Regression is now less the shameful refuge of the contemporary babyman than a foolproof political technique. Nostalgia has always been at the core of any pitch to the American people, even though our country has so much less spent time for which to yearn. I don’t think any of the haircuts in the current election cycle really believe the America they’re selling ever existed: a time when the streets were safe, jobs grew on trees, and Mad Men was good. And I don’t begrudge any politician an appeal to nostalgia. The present is too close and the future unknowable. The past is what we have.
But indulging in nostalgia while functioning in the present requires a keen sense for what it elides. I’m shocked by the recent amnesia that’s seized public discourse in the past few years. The Help wins Academy Awards like it featured a radical thesis about civil rights. Women get compared to livestock on the floor of the Georgia House. Rick Santorum nearly calls the president (of the United States!) a vile racial slur that I would love to see him try to say to his face. Why are we recapitulating 40-year-old (and older) debates in the innermost spheres of our government? Is an election cycle a good excuse to challenge the most basic rights of women, minorities, and homosexuals every four years?

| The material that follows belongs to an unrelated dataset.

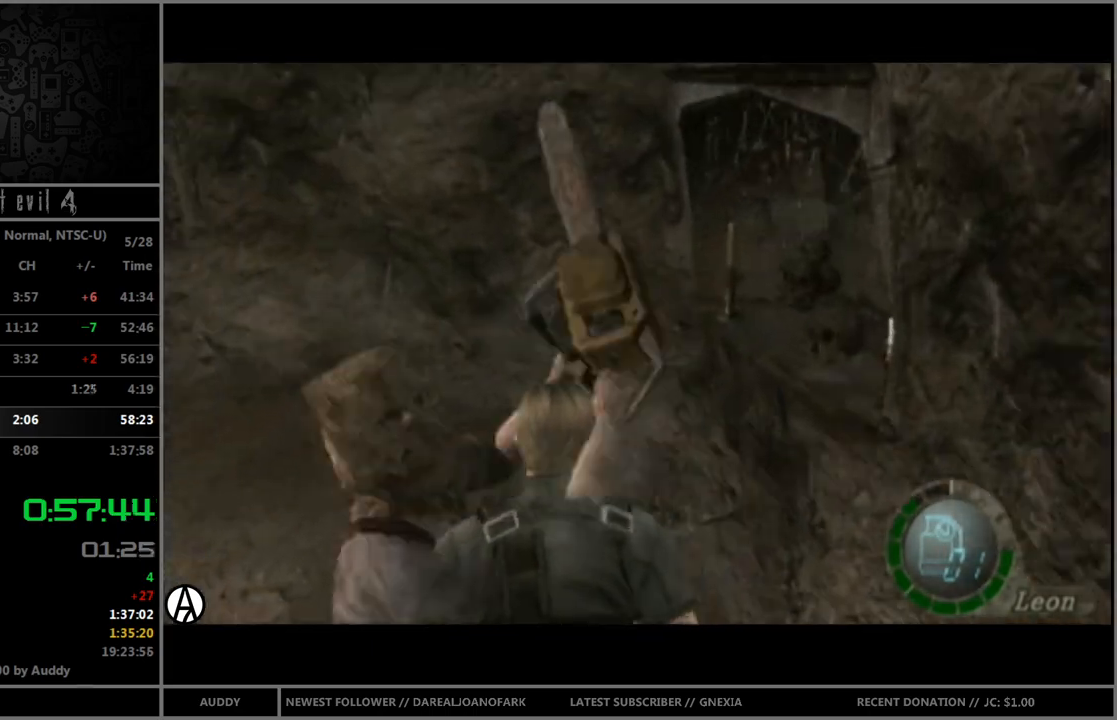
{"buttons": ["B"], "left_stick": "up-left", "right_stick": "center", "events": []}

I’m so tired of this. Most people I speak to are absolutely beaten down by a political-media complex that starts spinning up too far in advance of the election and brings every soundbite and bit of political minutiae into its orbit. I would be exhausted and scared if I thought any of the bleak company of Republican candidates had a real shot, but I’m reasonably sure they don’t. I think Santorum is nostalgic for a time when he only had to interact with white people, Ron Paul is a malignant little free-market elf, and I can only imagine Mitt and Ann Romney have a weird sex game in which she gets aroused watching him embarrass himself on TV.
But of most immediate concern to myself is the way it makes me feel. I was at dinner listening to a conservation about politics when a thought distinguished itself from the others: the culture war is real. I used to think it was something fabricated by pundits to feed an insatiable news cycle but I feel it now. I feel polarized. I know my position on Occupy Wall Street, abortion, corporate subsidies etc. etc. before I know any of the details of an individual case. I know what I feel when I watch Fox News: rage, but also, pleasure. That I’m so much smarter and more progressive than any of them. I am no better. I dream of conciliation. I’m nostalgic for a time that never existed when my relationship to half of my country wasn’t one of shame, arrogance, and frustration.